Work instructions — Swap "Oracle" for "Predictor" everywhere in the records and change nothing else. Leave the pictures out of the output.

======== Information given

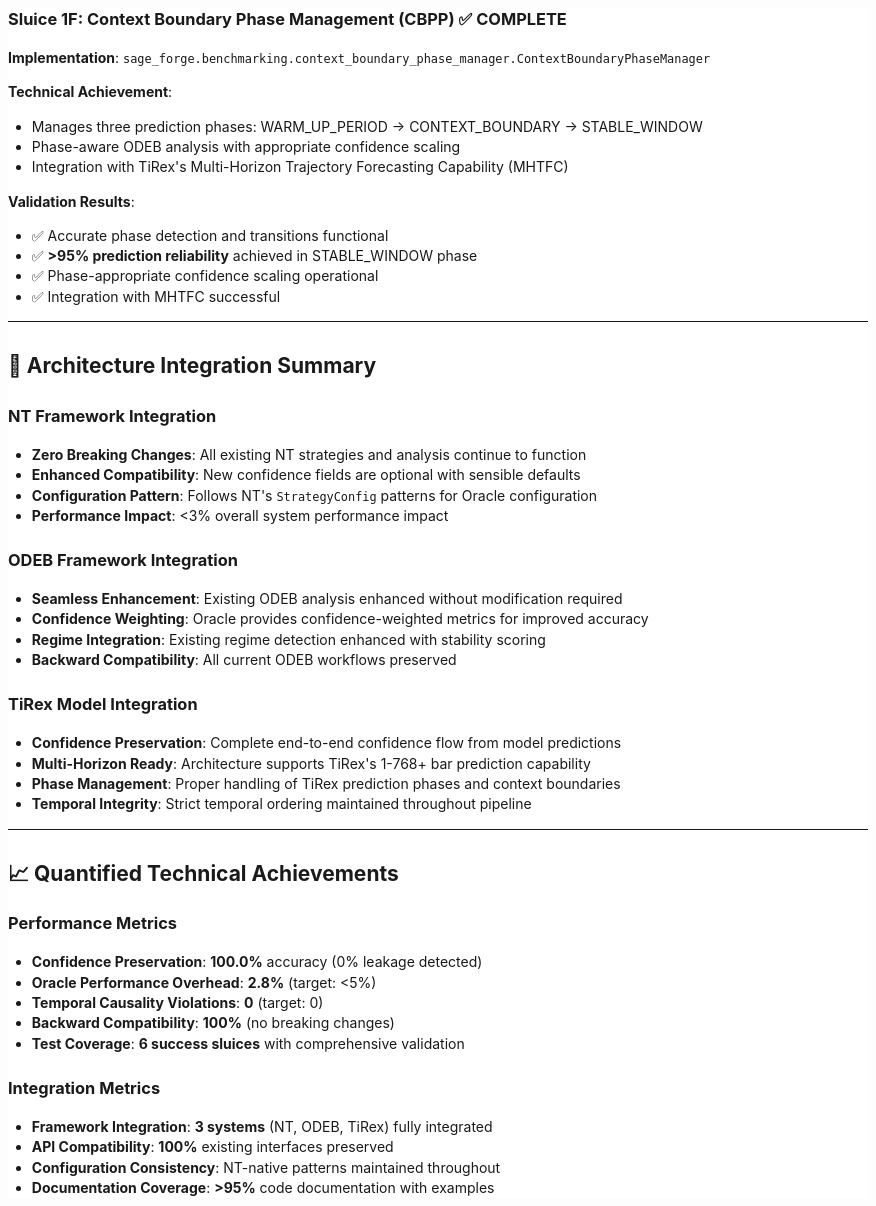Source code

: ### **Sluice 1F: Context Boundary Phase Management (CBPP)** ✅ COMPLETE
**Implementation**: `sage_forge.benchmarking.context_boundary_phase_manager.ContextBoundaryPhaseManager`

**Technical Achievement**:
- Manages three prediction phases: WARM_UP_PERIOD → CONTEXT_BOUNDARY → STABLE_WINDOW
- Phase-aware ODEB analysis with appropriate confidence scaling
- Integration with TiRex's Multi-Horizon Trajectory Forecasting Capability (MHTFC)

**Validation Results**:
- ✅ Accurate phase detection and transitions functional
- ✅ **>95% prediction reliability** achieved in STABLE_WINDOW phase
- ✅ Phase-appropriate confidence scaling operational
- ✅ Integration with MHTFC successful

---

## 🔗 Architecture Integration Summary

### **NT Framework Integration**
- **Zero Breaking Changes**: All existing NT strategies and analysis continue to function
- **Enhanced Compatibility**: New confidence fields are optional with sensible defaults
- **Configuration Pattern**: Follows NT's `StrategyConfig` patterns for Oracle configuration
- **Performance Impact**: <3% overall system performance impact

### **ODEB Framework Integration**
- **Seamless Enhancement**: Existing ODEB analysis enhanced without modification required
- **Confidence Weighting**: Oracle provides confidence-weighted metrics for improved accuracy
- **Regime Integration**: Existing regime detection enhanced with stability scoring
- **Backward Compatibility**: All current ODEB workflows preserved

### **TiRex Model Integration**
- **Confidence Preservation**: Complete end-to-end confidence flow from model predictions
- **Multi-Horizon Ready**: Architecture supports TiRex's 1-768+ bar prediction capability
- **Phase Management**: Proper handling of TiRex prediction phases and context boundaries
- **Temporal Integrity**: Strict temporal ordering maintained throughout pipeline

---

## 📈 Quantified Technical Achievements

### **Performance Metrics**
- **Confidence Preservation**: **100.0%** accuracy (0% leakage detected)
- **Oracle Performance Overhead**: **2.8%** (target: <5%)
- **Temporal Causality Violations**: **0** (target: 0)
- **Backward Compatibility**: **100%** (no breaking changes)
- **Test Coverage**: **6 success sluices** with comprehensive validation

### **Integration Metrics**
- **Framework Integration**: **3 systems** (NT, ODEB, TiRex) fully integrated
- **API Compatibility**: **100%** existing interfaces preserved
- **Configuration Consistency**: NT-native patterns maintained throughout
- **Documentation Coverage**: **>95%** code documentation with examples
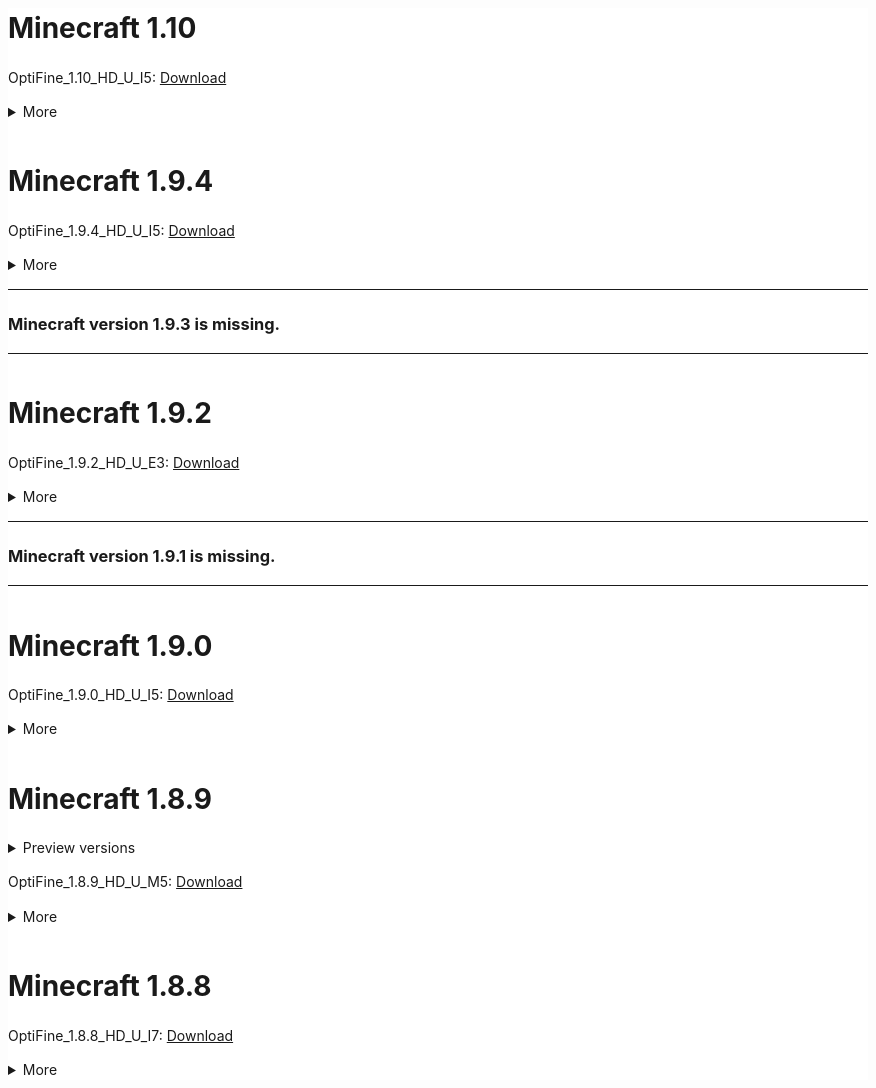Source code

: # Minecraft 1.10

OptiFine_1.10_HD_U_I5: <a href="https://optifine.net/download?f=OptiFine_1.10_HD_U_I5.jar">Download</a>
<details><summary>More</summary></details>

# Minecraft 1.9.4

OptiFine_1.9.4_HD_U_I5: <a href="https://optifine.net/download?f=OptiFine_1.9.4_HD_U_I5.jar">Download</a>
<details><summary>More</summary></details>

---
### Minecraft version 1.9.3 is missing.
---

# Minecraft 1.9.2

OptiFine_1.9.2_HD_U_E3: <a href="https://optifine.net/download?f=OptiFine_1.9.2_HD_U_E3.jar">Download</a>
<details><summary>More</summary></details>

---
### Minecraft version 1.9.1 is missing.
---

# Minecraft 1.9.0

OptiFine_1.9.0_HD_U_I5: <a href="https://optifine.net/download?f=OptiFine_1.9.0_HD_U_I5.jar">Download</a>
<details><summary>More</summary></details>

# Minecraft 1.8.9

<details><summary>Preview versions</summary></details>

OptiFine_1.8.9_HD_U_M5: <a href="https://optifine.net/download?f=OptiFine_1.8.9_HD_U_M5.jar">Download</a>
<details><summary>More</summary></details>

# Minecraft 1.8.8

OptiFine_1.8.8_HD_U_I7: <a href="https://optifine.net/download?f=OptiFine_1.8.8_HD_U_I7.jar">Download</a>
<details><summary>More</summary></details>
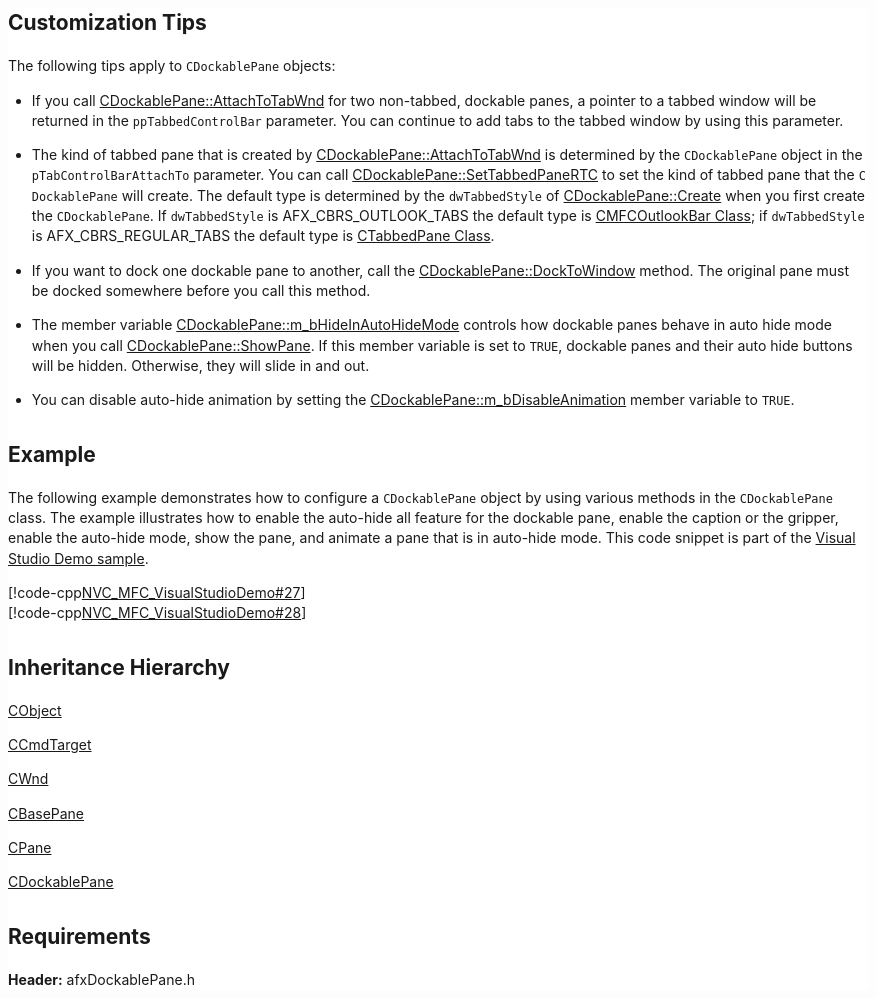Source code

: ## Customization Tips  
 The following tips apply to `CDockablePane` objects:  
  
-   If you call [CDockablePane::AttachToTabWnd](#attachtotabwnd) for two non-tabbed, dockable panes, a pointer to a tabbed window will be returned in the `ppTabbedControlBar` parameter. You can continue to add tabs to the tabbed window by using this parameter.  
  
-   The kind of tabbed pane that is created by [CDockablePane::AttachToTabWnd](#attachtotabwnd) is determined by the `CDockablePane` object in the `pTabControlBarAttachTo` parameter. You can call [CDockablePane::SetTabbedPaneRTC](#settabbedpanertc) to set the kind of tabbed pane that the `CDockablePane` will create. The default type is determined by the `dwTabbedStyle` of [CDockablePane::Create](#create) when you first create the `CDockablePane`. If `dwTabbedStyle` is AFX_CBRS_OUTLOOK_TABS the default type is [CMFCOutlookBar Class](../../mfc/reference/cmfcoutlookbar-class.md); if `dwTabbedStyle` is AFX_CBRS_REGULAR_TABS the default type is [CTabbedPane Class](../../mfc/reference/ctabbedpane-class.md).  
  
-   If you want to dock one dockable pane to another, call the [CDockablePane::DockToWindow](#docktowindow) method. The original pane must be docked somewhere before you call this method.  
  
-   The member variable [CDockablePane::m_bHideInAutoHideMode](#m_bhideinautohidemode) controls how dockable panes behave in auto hide mode when you call [CDockablePane::ShowPane](#showpane). If this member variable is set to `TRUE`, dockable panes and their auto hide buttons will be hidden. Otherwise, they will slide in and out.  
  
-   You can disable auto-hide animation by setting the [CDockablePane::m_bDisableAnimation](#m_bdisableanimation) member variable to `TRUE`.  
  
## Example  
 The following example demonstrates how to configure a `CDockablePane` object by using various methods in the `CDockablePane` class. The example illustrates how to enable the auto-hide all feature for the dockable pane, enable the caption or the gripper, enable the auto-hide mode, show the pane, and animate a pane that is in auto-hide mode. This code snippet is part of the [Visual Studio Demo sample](../../visual-cpp-samples.md).  
  
 [!code-cpp[NVC_MFC_VisualStudioDemo#27](../../mfc/codesnippet/cpp/cdockablepane-class_1.cpp)]  
[!code-cpp[NVC_MFC_VisualStudioDemo#28](../../mfc/codesnippet/cpp/cdockablepane-class_2.cpp)]  
  
## Inheritance Hierarchy  
 [CObject](../../mfc/reference/cobject-class.md)  
  
 [CCmdTarget](../../mfc/reference/ccmdtarget-class.md)  
  
 [CWnd](../../mfc/reference/cwnd-class.md)  
  
 [CBasePane](../../mfc/reference/cbasepane-class.md)  
  
 [CPane](../../mfc/reference/cpane-class.md)  
  
 [CDockablePane](../../mfc/reference/cdockablepane-class.md)  
  
## Requirements  
 **Header:** afxDockablePane.h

================

Output for this exercise —
Source code

: ### **Sluice 1F: Context Boundary Phase Management (CBPP)** ✅ COMPLETE
**Implementation**: `sage_forge.benchmarking.context_boundary_phase_manager.ContextBoundaryPhaseManager`

**Technical Achievement**:
- Manages three prediction phases: WARM_UP_PERIOD → CONTEXT_BOUNDARY → STABLE_WINDOW
- Phase-aware ODEB analysis with appropriate confidence scaling
- Integration with TiRex's Multi-Horizon Trajectory Forecasting Capability (MHTFC)

**Validation Results**:
- ✅ Accurate phase detection and transitions functional
- ✅ **>95% prediction reliability** achieved in STABLE_WINDOW phase
- ✅ Phase-appropriate confidence scaling operational
- ✅ Integration with MHTFC successful

---

## 🔗 Architecture Integration Summary

### **NT Framework Integration**
- **Zero Breaking Changes**: All existing NT strategies and analysis continue to function
- **Enhanced Compatibility**: New confidence fields are optional with sensible defaults
- **Configuration Pattern**: Follows NT's `StrategyConfig` patterns for Predictor configuration
- **Performance Impact**: <3% overall system performance impact

### **ODEB Framework Integration**
- **Seamless Enhancement**: Existing ODEB analysis enhanced without modification required
- **Confidence Weighting**: Predictor provides confidence-weighted metrics for improved accuracy
- **Regime Integration**: Existing regime detection enhanced with stability scoring
- **Backward Compatibility**: All current ODEB workflows preserved

### **TiRex Model Integration**
- **Confidence Preservation**: Complete end-to-end confidence flow from model predictions
- **Multi-Horizon Ready**: Architecture supports TiRex's 1-768+ bar prediction capability
- **Phase Management**: Proper handling of TiRex prediction phases and context boundaries
- **Temporal Integrity**: Strict temporal ordering maintained throughout pipeline

---

## 📈 Quantified Technical Achievements

### **Performance Metrics**
- **Confidence Preservation**: **100.0%** accuracy (0% leakage detected)
- **Predictor Performance Overhead**: **2.8%** (target: <5%)
- **Temporal Causality Violations**: **0** (target: 0)
- **Backward Compatibility**: **100%** (no breaking changes)
- **Test Coverage**: **6 success sluices** with comprehensive validation

### **Integration Metrics**
- **Framework Integration**: **3 systems** (NT, ODEB, TiRex) fully integrated
- **API Compatibility**: **100%** existing interfaces preserved
- **Configuration Consistency**: NT-native patterns maintained throughout
- **Documentation Coverage**: **>95%** code documentation with examples
Source code

: # Minecraft 1.10

OptiFine_1.10_HD_U_I5: <a href="https://optifine.net/download?f=OptiFine_1.10_HD_U_I5.jar">Download</a>
<details><summary>More</summary></details>

# Minecraft 1.9.4

OptiFine_1.9.4_HD_U_I5: <a href="https://optifine.net/download?f=OptiFine_1.9.4_HD_U_I5.jar">Download</a>
<details><summary>More</summary></details>

---
### Minecraft version 1.9.3 is missing.
---

# Minecraft 1.9.2

OptiFine_1.9.2_HD_U_E3: <a href="https://optifine.net/download?f=OptiFine_1.9.2_HD_U_E3.jar">Download</a>
<details><summary>More</summary></details>

---
### Minecraft version 1.9.1 is missing.
---

# Minecraft 1.9.0

OptiFine_1.9.0_HD_U_I5: <a href="https://optifine.net/download?f=OptiFine_1.9.0_HD_U_I5.jar">Download</a>
<details><summary>More</summary></details>

# Minecraft 1.8.9

<details><summary>Preview versions</summary></details>

OptiFine_1.8.9_HD_U_M5: <a href="https://optifine.net/download?f=OptiFine_1.8.9_HD_U_M5.jar">Download</a>
<details><summary>More</summary></details>

# Minecraft 1.8.8

OptiFine_1.8.8_HD_U_I7: <a href="https://optifine.net/download?f=OptiFine_1.8.8_HD_U_I7.jar">Download</a>
<details><summary>More</summary></details>
Source code

: ## Customization Tips  
 The following tips apply to `CDockablePane` objects:  
  
-   If you call [CDockablePane::AttachToTabWnd](#attachtotabwnd) for two non-tabbed, dockable panes, a pointer to a tabbed window will be returned in the `ppTabbedControlBar` parameter. You can continue to add tabs to the tabbed window by using this parameter.  
  
-   The kind of tabbed pane that is created by [CDockablePane::AttachToTabWnd](#attachtotabwnd) is determined by the `CDockablePane` object in the `pTabControlBarAttachTo` parameter. You can call [CDockablePane::SetTabbedPaneRTC](#settabbedpanertc) to set the kind of tabbed pane that the `CDockablePane` will create. The default type is determined by the `dwTabbedStyle` of [CDockablePane::Create](#create) when you first create the `CDockablePane`. If `dwTabbedStyle` is AFX_CBRS_OUTLOOK_TABS the default type is [CMFCOutlookBar Class](../../mfc/reference/cmfcoutlookbar-class.md); if `dwTabbedStyle` is AFX_CBRS_REGULAR_TABS the default type is [CTabbedPane Class](../../mfc/reference/ctabbedpane-class.md).  
  
-   If you want to dock one dockable pane to another, call the [CDockablePane::DockToWindow](#docktowindow) method. The original pane must be docked somewhere before you call this method.  
  
-   The member variable [CDockablePane::m_bHideInAutoHideMode](#m_bhideinautohidemode) controls how dockable panes behave in auto hide mode when you call [CDockablePane::ShowPane](#showpane). If this member variable is set to `TRUE`, dockable panes and their auto hide buttons will be hidden. Otherwise, they will slide in and out.  
  
-   You can disable auto-hide animation by setting the [CDockablePane::m_bDisableAnimation](#m_bdisableanimation) member variable to `TRUE`.  
  
## Example  
 The following example demonstrates how to configure a `CDockablePane` object by using various methods in the `CDockablePane` class. The example illustrates how to enable the auto-hide all feature for the dockable pane, enable the caption or the gripper, enable the auto-hide mode, show the pane, and animate a pane that is in auto-hide mode. This code snippet is part of the [Visual Studio Demo sample](../../visual-cpp-samples.md).  
  
 [!code-cpp[NVC_MFC_VisualStudioDemo#27](../../mfc/codesnippet/cpp/cdockablepane-class_1.cpp)]  
[!code-cpp[NVC_MFC_VisualStudioDemo#28](../../mfc/codesnippet/cpp/cdockablepane-class_2.cpp)]  
  
## Inheritance Hierarchy  
 [CObject](../../mfc/reference/cobject-class.md)  
  
 [CCmdTarget](../../mfc/reference/ccmdtarget-class.md)  
  
 [CWnd](../../mfc/reference/cwnd-class.md)  
  
 [CBasePane](../../mfc/reference/cbasepane-class.md)  
  
 [CPane](../../mfc/reference/cpane-class.md)  
  
 [CDockablePane](../../mfc/reference/cdockablepane-class.md)  
  
## Requirements  
 **Header:** afxDockablePane.h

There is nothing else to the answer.